(Work to do) Turn each line of the records below into a string in one JSON list, one string per line, leaving out blank lines and the pictures.

### Records for this exercise ###

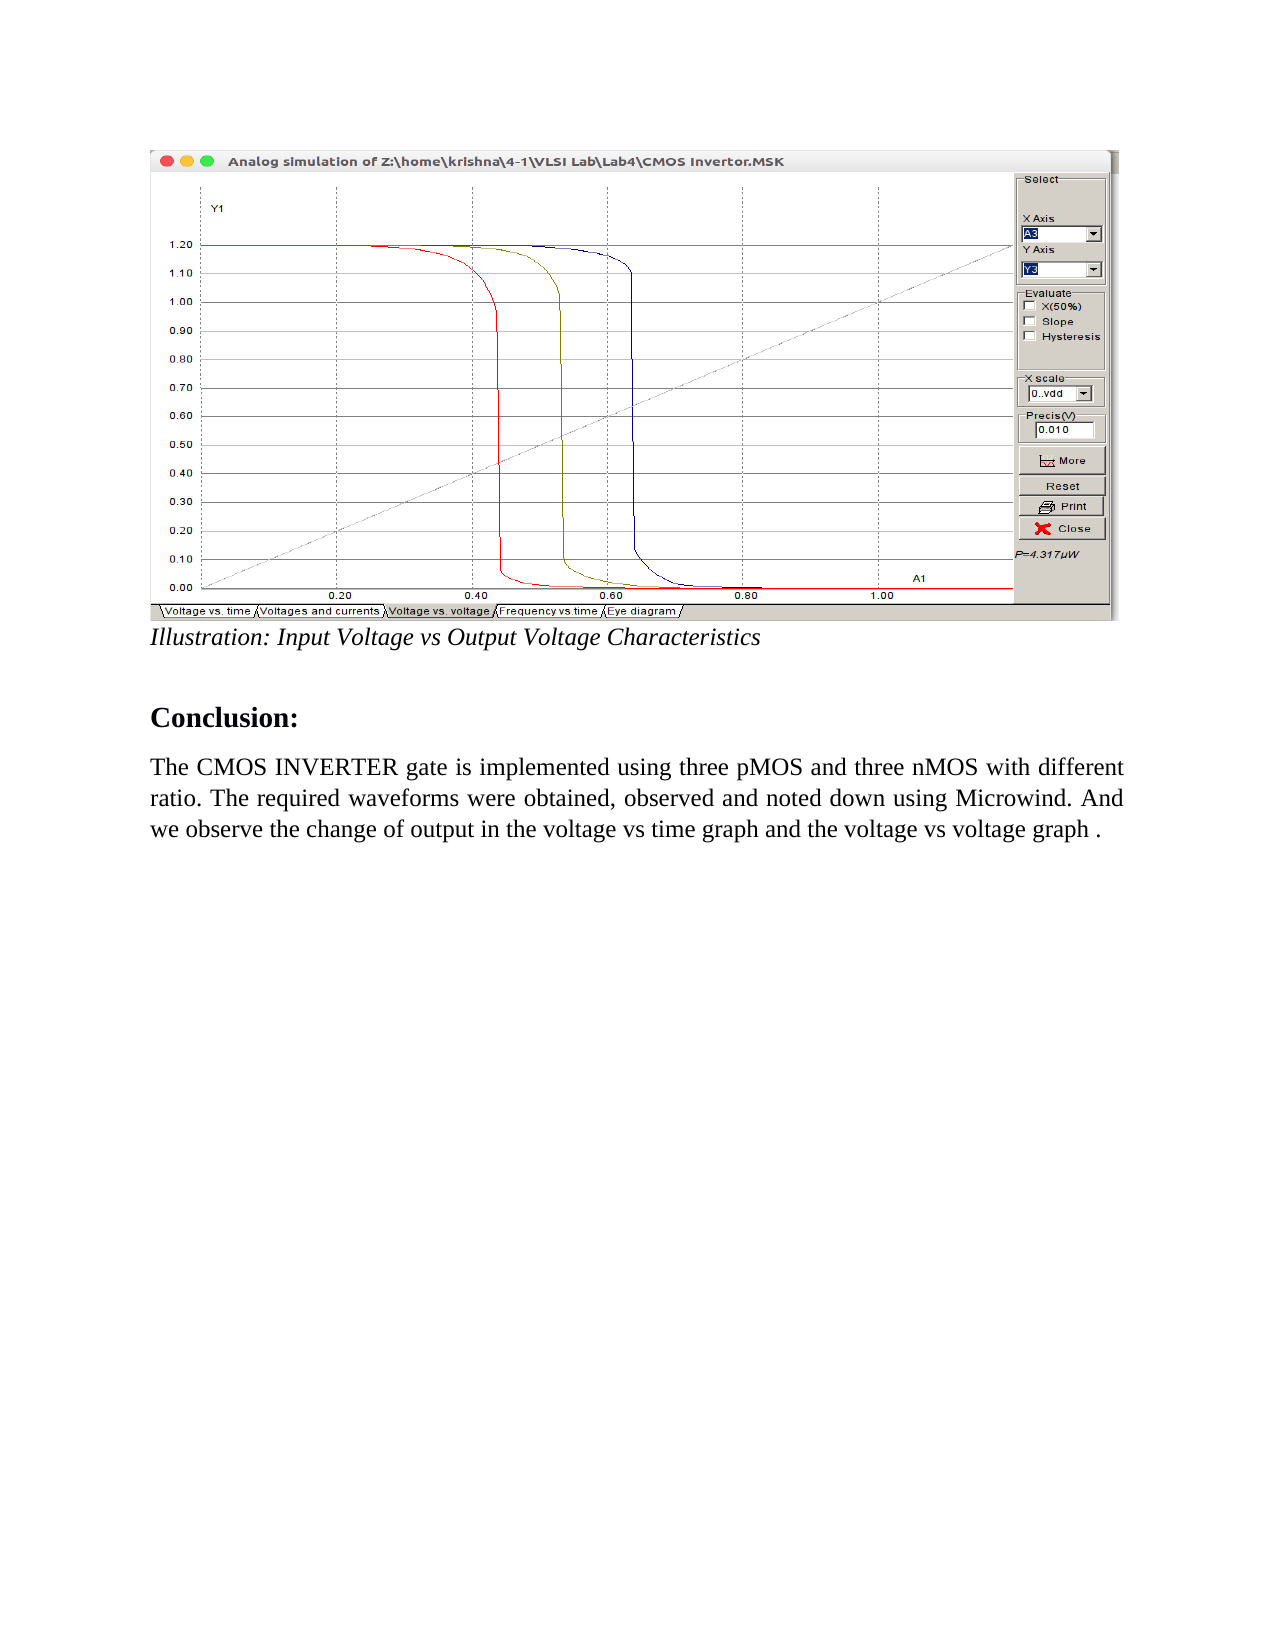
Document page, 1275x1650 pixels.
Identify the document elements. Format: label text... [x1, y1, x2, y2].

text Conclusion: [150, 670, 1125, 733]
text The CMOS INVERTER gate is implemented using three pMOS and three nMOS with different ratio. The required waveforms were obtained, observed and noted down using Microwind. And we observe the change of output in the voltage vs time graph and the voltage vs voltage graph . [150, 752, 1125, 843]
text Illustration: Input Voltage vs Output Voltage Characteristics [150, 150, 1125, 651]
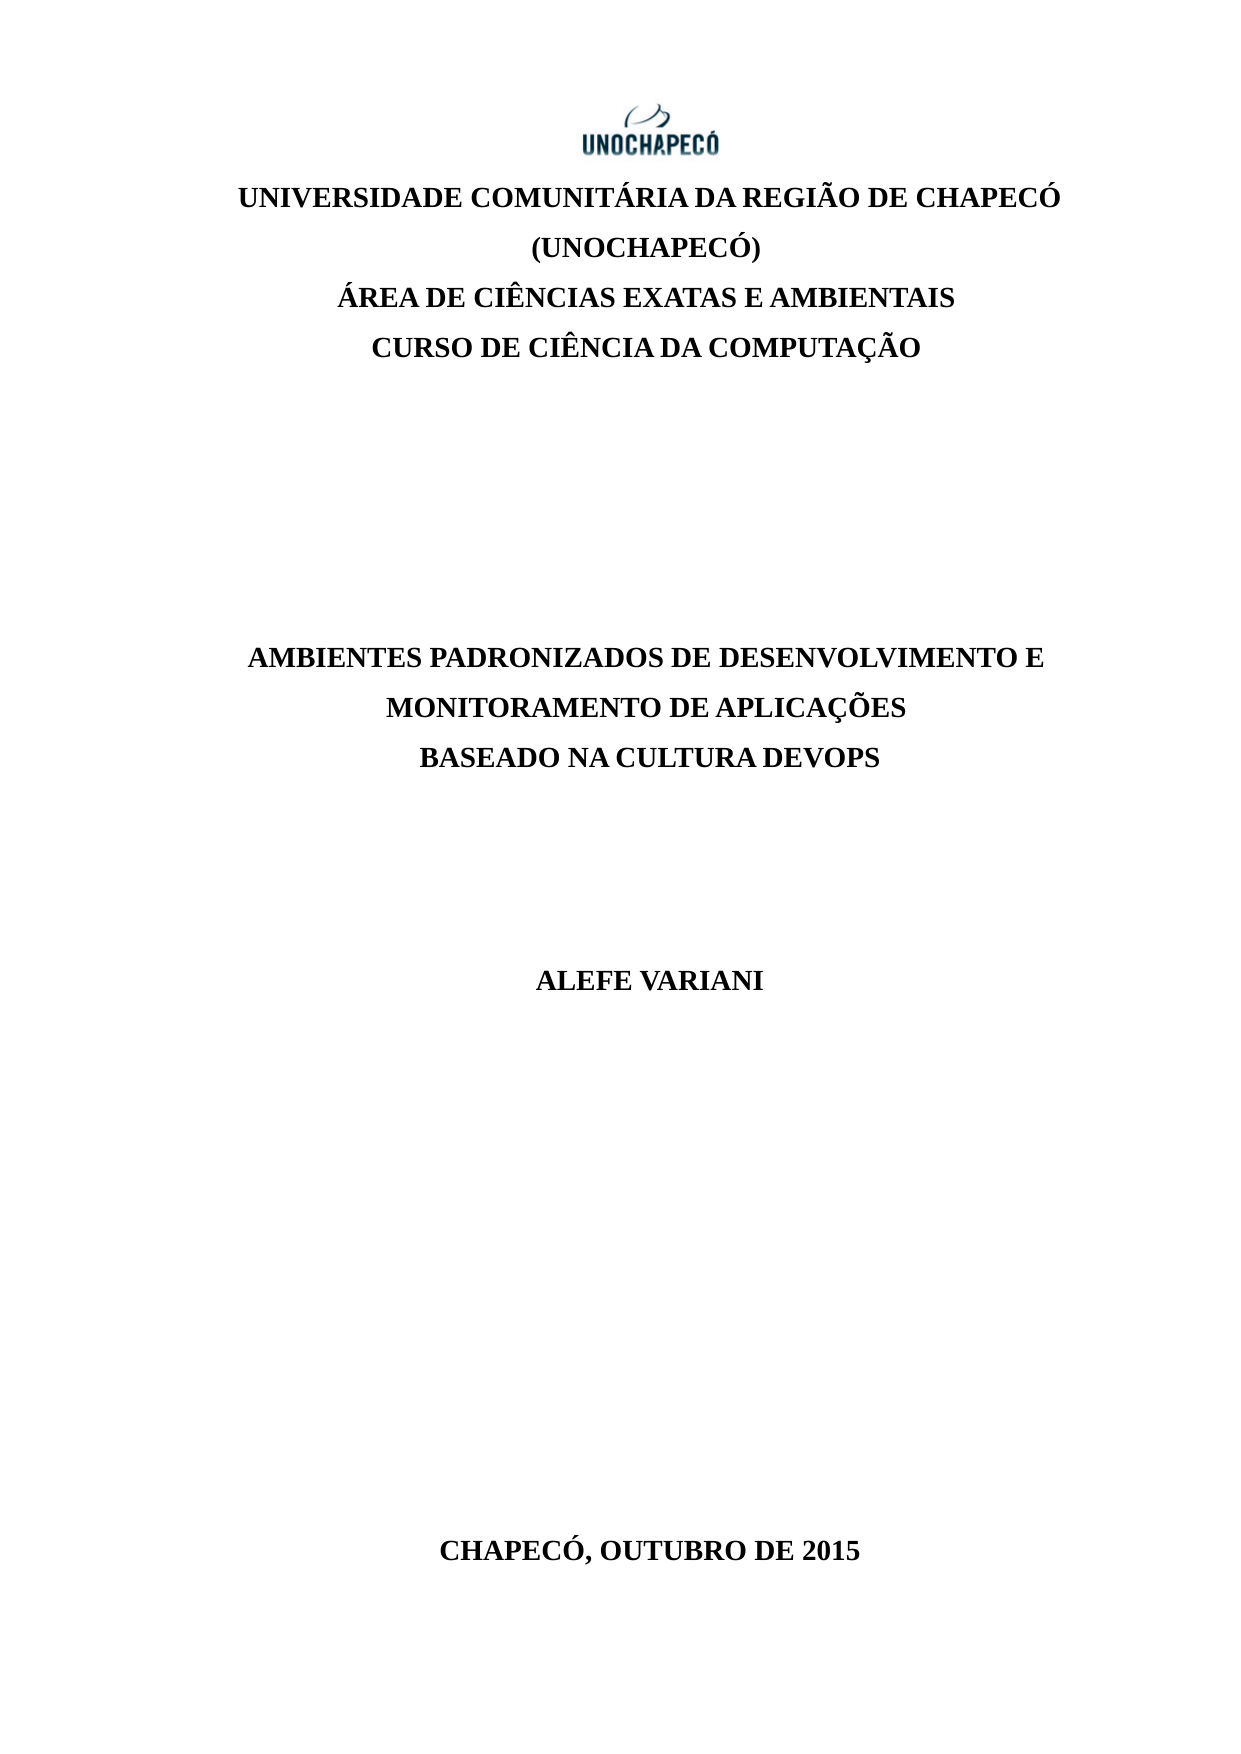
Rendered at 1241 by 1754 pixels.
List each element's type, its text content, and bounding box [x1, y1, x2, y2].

###

(Problem solution)
[
  "Document page, 1275x1650 pixels.",
  "Identify the document elements. Format: label text... [x1, y1, x2, y2].",
  "text Conclusion: [150, 670, 1125, 733]",
  "text The CMOS INVERTER gate is implemented using three pMOS and three nMOS with different ratio. The required waveforms were obtained, observed and noted down using Microwind. And we observe the change of output in the voltage vs time graph and the voltage vs voltage graph . [150, 752, 1125, 843]",
  "text Illustration: Input Voltage vs Output Voltage Characteristics [150, 150, 1125, 651]",
  "Rendered at 1241 by 1754 pixels.",
  "List each element's type, its text content, and bounding box [x1, y1, x2, y2]."
]